Attention Mechanism in Encoder - Decoder Architecture

Dive into the limitations of traditional Seq2Seq models and how attention mechanisms revolutionized neural machine translation.

In traditional sequence-to-sequence (seq2seq) models, neural machine translation relies on an Encoder-Decoder architecture. The Encoder compresses the entire source sentence into a single fixed-length context vector, which is then used by the Decoder to generate the translated sequence. While effective, this approach struggles with long sentences, as condensing the entire input into a single vector can lead to information loss. To address this limitation, Bahdanau, Cho, and Bengio introduced the attention mechanism in their landmark paper, "Neural Machine Translation by Jointly Learning to Align and Translate."

The key idea behind attention is to allow the Decoder to "focus" on different parts of the source sentence for each output word it generates, rather than relying solely on a single fixed context vector. Instead of just feeding the final hidden state of the Encoder to the Decoder, the model calculates a weighted combination of all Encoder hidden states for each target word. This weighted combination is what we call the context vector, but now it dynamically changes with each step of the decoding process.

How Attention Works

Encoder Representations: The Encoder processes each word in the source sentence (e.g., "guten morgen") and generates a sequence of hidden states, $h_1, h_2, \ldots, h_T$ , where each $h_j$ represents the encoded information of the $j$ -th word in the source sentence.

class Encoder(nn.Module):
    def __init__(self, input_dim, embedding_dim, hidden_dim, n_layers, dropout):
        super().__init__()

        # Embedding layer for the input sequence
        self.embedding = nn.Embedding(input_dim, embedding_dim)
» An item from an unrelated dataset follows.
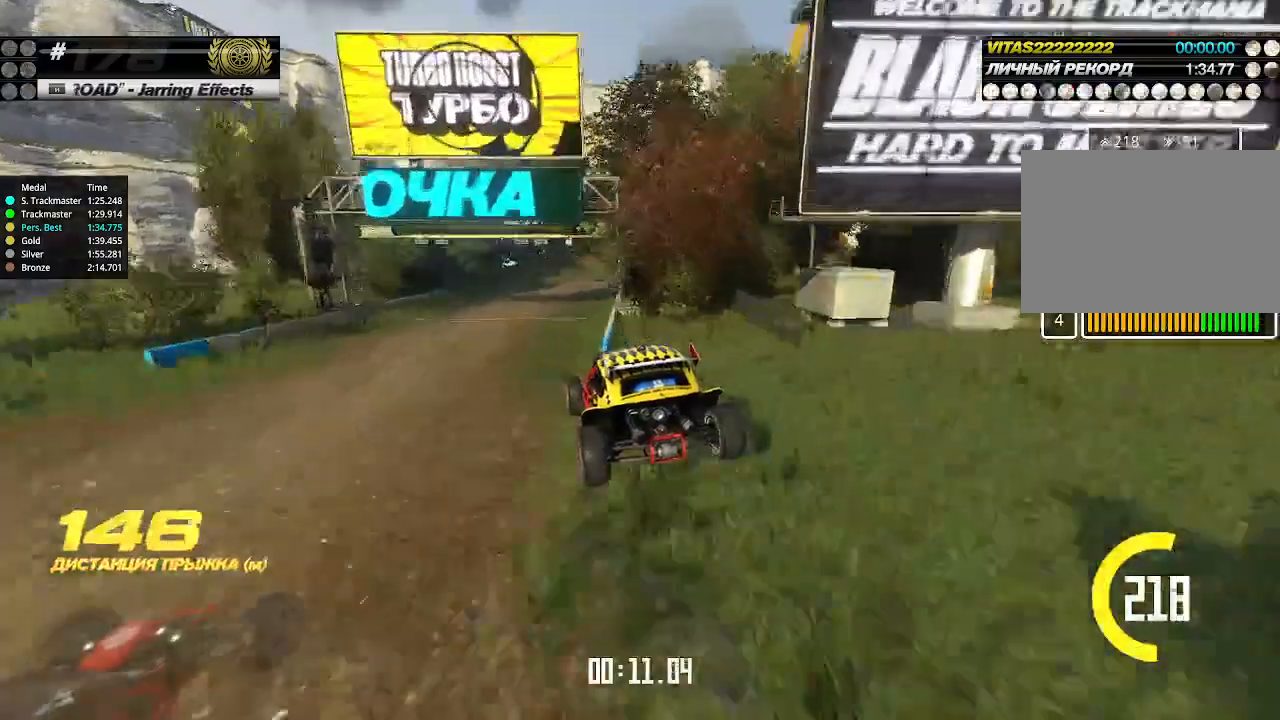
{"keys": [], "events": [[67, "up", "up"], [100, "up", "down"], [267, "up", "up"]]}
        # LSTM layer with specified number of layers, hidden dimension, and dropout
        self.rnn = nn.LSTM(embedding_dim, hidden_dim, n_layers, dropout=dropout, bidirectional=True)

        # Dropout layer for regularization
        self.dropout = nn.Dropout(dropout)

        # Linear layers to compress bidirectional outputs to match the hidden dimension
        self.fc_hidden = nn.Linear(hidden_dim * 2, hidden_dim)
        self.fc_cell = nn.Linear(hidden_dim * 2, hidden_dim)

    def forward(self, src):
		    # shapes are mentioned in coments without batch size for simplicity
        # src shape: [src_len]

        # Apply dropout to the embeddings
        embedded = self.dropout(self.embedding(src))
        # embedded shape: [src_len, embedding_dim]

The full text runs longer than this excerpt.